In the yeast Saccharomyces cerevisiae mutations in the genes encoding the transcription factors Pdr1p and Pdr3p are known to be associated with pleiotropic drug resistance mediated by the overexpression of the efflux pumps Pdr5p, Snq2p, and Yor1p. Mutagenesis of PDR3 was used to induce multidrug resistance phenotypes and independent pdr3 mutants were isolated and characterized. DNA sequence analysis revealed seven different pdr3 alleles with mutations in the N-terminal region of PDR3. The pdr3 mutants were semidominant and conferred different drug resistance patterns on host strains deleted either for PDR3 or for PDR3 and PDR1. Transactivation experiments proved that the mutated forms of Pdr3p induced increased activation of the PDR3, PDR5, and SNQ2 promoters.
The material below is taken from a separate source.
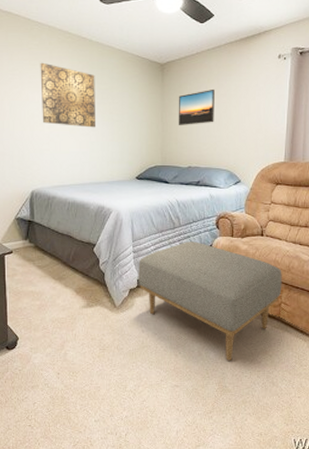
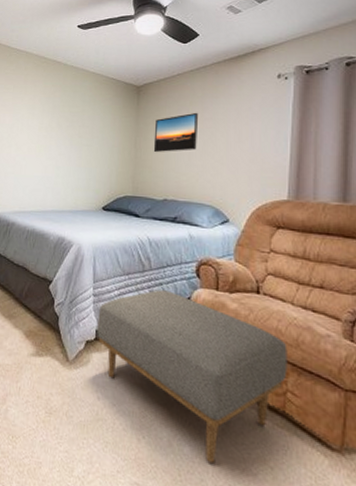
wall art: present [40,62,97,128] -> none [10,86,67,152]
The amino acid changes encoded by five pdr3 mutant alleles were found to occur in a short protein segment (amino acids 252-280), thus revealing a regulatory domain. This region may play an important role in protein-DNA or protein-protein interactions during activation by Pdr3p. Moreover, this hot spot for gain-of-function mutations overlaps two structural motifs, MI and MII, recently proposed to be conserved in the large family of Zn2Cys6 transcription factors.